[EXERCISE PROMPT]: Please repeat the records exactly, keeping the pictures out.

Saved data entries
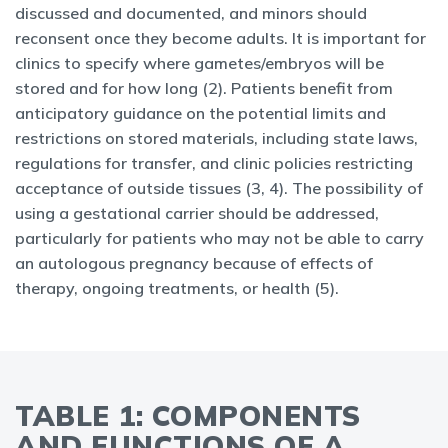
discussed and documented, and minors should
reconsent once they become adults. It is important for
clinics to specify where gametes/embryos will be
stored and for how long (2). Patients benefit from
anticipatory guidance on the potential limits and
restrictions on stored materials, including state laws,
regulations for transfer, and clinic policies restricting
acceptance of outside tissues (3, 4). The possibility of
using a gestational carrier should be addressed,
particularly for patients who may not be able to carry
an autologous pregnancy because of effects of
therapy, ongoing treatments, or health (5).
TABLE 1: COMPONENTS
AND FUNCTIONS OF A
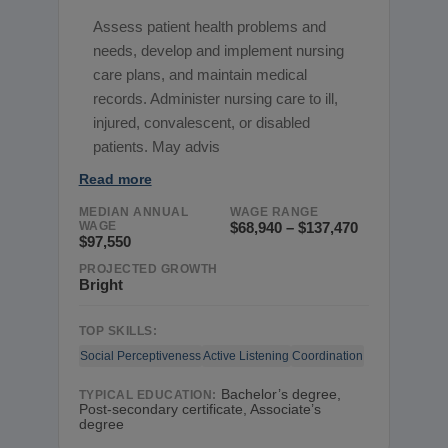
Assess patient health problems and
needs, develop and implement nursing
care plans, and maintain medical
records. Administer nursing care to ill,
injured, convalescent, or disabled
patients. May advis
Read more
MEDIAN ANNUAL
WAGE RANGE
WAGE
$68,940 – $137,470
$97,550
PROJECTED GROWTH
Bright
TOP SKILLS:
Social Perceptiveness
Active Listening
Coordination
Bachelor’s degree,
TYPICAL EDUCATION:
Post-secondary certificate, Associate’s
degree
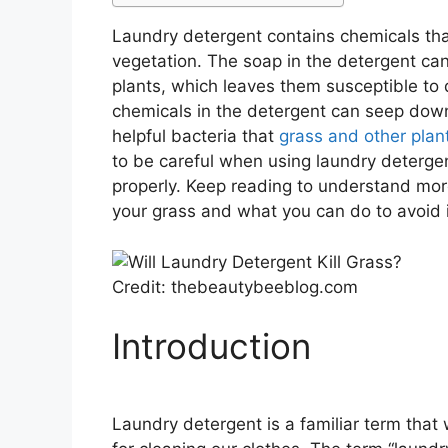
Laundry detergent contains chemicals tha
vegetation. The soap in the detergent ca
plants, which leaves them susceptible to 
chemicals in the detergent can seep down i
helpful bacteria that
grass and other plan
to be careful when using laundry deterge
properly. Keep reading to understand mo
your grass and what you can do to avoid i
Credit: thebeautybeeblog.com
Introduction
Laundry detergent is a familiar term that w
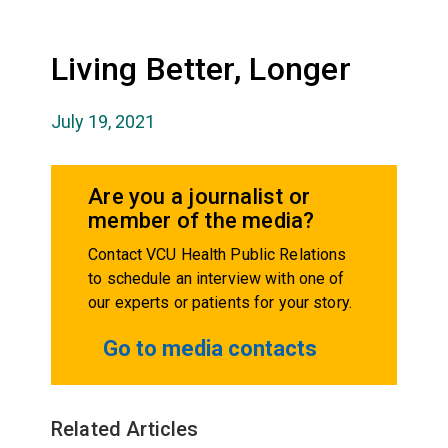
Living Better, Longer
July 19, 2021
Are you a journalist or
member of the media?
Contact VCU Health Public Relations
to schedule an interview with one of
our experts or patients for your story.
Go to media contacts
Related Articles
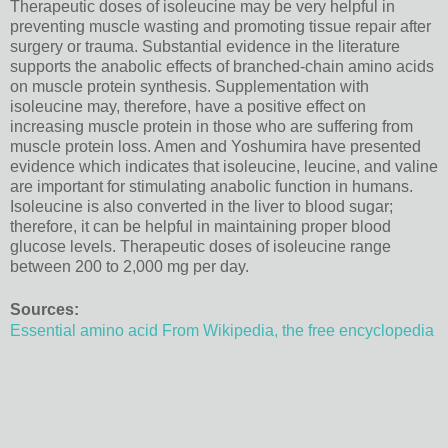
Therapeutic doses of isoleucine may be very helpful in
preventing muscle wasting and promoting tissue repair after
surgery or trauma. Substantial evidence in the literature
supports the anabolic effects of branched-chain amino acids
on muscle protein synthesis. Supplementation with
isoleucine may, therefore, have a positive effect on
increasing muscle protein in those who are suffering from
muscle protein loss. Amen and Yoshumira have presented
evidence which indicates that isoleucine, leucine, and valine
are important for stimulating anabolic function in humans.
Isoleucine is also converted in the liver to blood sugar;
therefore, it can be helpful in maintaining proper blood
glucose levels. Therapeutic doses of isoleucine range
between 200 to 2,000 mg per day.
Sources:
Essential amino acid From Wikipedia, the free encyclopedia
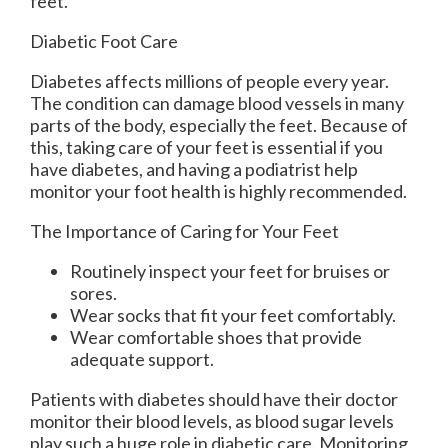
feet.
Diabetic Foot Care
Diabetes affects millions of people every year.
The condition can damage blood vessels in many
parts of the body, especially the feet. Because of
this, taking care of your feet is essential if you
have diabetes, and having a podiatrist help
monitor your foot health is highly recommended.
The Importance of Caring for Your Feet
Routinely inspect your feet for bruises or
sores.
Wear socks that fit your feet comfortably.
Wear comfortable shoes that provide
adequate support.
Patients with diabetes should have their doctor
monitor their blood levels, as blood sugar levels
play such a huge role in diabetic care. Monitoring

[EXPECTED OUTPUT]:
discussed and documented, and minors should
reconsent once they become adults. It is important for
clinics to specify where gametes/embryos will be
stored and for how long (2). Patients benefit from
anticipatory guidance on the potential limits and
restrictions on stored materials, including state laws,
regulations for transfer, and clinic policies restricting
acceptance of outside tissues (3, 4). The possibility of
using a gestational carrier should be addressed,
particularly for patients who may not be able to carry
an autologous pregnancy because of effects of
therapy, ongoing treatments, or health (5).
TABLE 1: COMPONENTS
AND FUNCTIONS OF A
Assess patient health problems and
needs, develop and implement nursing
care plans, and maintain medical
records. Administer nursing care to ill,
injured, convalescent, or disabled
patients. May advis
Read more
MEDIAN ANNUAL
WAGE RANGE
WAGE
$68,940 – $137,470
$97,550
PROJECTED GROWTH
Bright
TOP SKILLS:
Social Perceptiveness
Active Listening
Coordination
Bachelor’s degree,
TYPICAL EDUCATION:
Post-secondary certificate, Associate’s
degree
Laundry detergent contains chemicals tha
vegetation. The soap in the detergent ca
plants, which leaves them susceptible to 
chemicals in the detergent can seep down i
helpful bacteria that
grass and other plan
to be careful when using laundry deterge
properly. Keep reading to understand mo
your grass and what you can do to avoid i
Credit: thebeautybeeblog.com
Introduction
Laundry detergent is a familiar term that w
Living Better, Longer
July 19, 2021
Are you a journalist or
member of the media?
Contact VCU Health Public Relations
to schedule an interview with one of
our experts or patients for your story.
Go to media contacts
Related Articles
Therapeutic doses of isoleucine may be very helpful in
preventing muscle wasting and promoting tissue repair after
surgery or trauma. Substantial evidence in the literature
supports the anabolic effects of branched-chain amino acids
on muscle protein synthesis. Supplementation with
isoleucine may, therefore, have a positive effect on
increasing muscle protein in those who are suffering from
muscle protein loss. Amen and Yoshumira have presented
evidence which indicates that isoleucine, leucine, and valine
are important for stimulating anabolic function in humans.
Isoleucine is also converted in the liver to blood sugar;
therefore, it can be helpful in maintaining proper blood
glucose levels. Therapeutic doses of isoleucine range
between 200 to 2,000 mg per day.
Sources:
Essential amino acid From Wikipedia, the free encyclopedia
feet.
Diabetic Foot Care
Diabetes affects millions of people every year.
The condition can damage blood vessels in many
parts of the body, especially the feet. Because of
this, taking care of your feet is essential if you
have diabetes, and having a podiatrist help
monitor your foot health is highly recommended.
The Importance of Caring for Your Feet
Routinely inspect your feet for bruises or
sores.
Wear socks that fit your feet comfortably.
Wear comfortable shoes that provide
adequate support.
Patients with diabetes should have their doctor
monitor their blood levels, as blood sugar levels
play such a huge role in diabetic care. Monitoring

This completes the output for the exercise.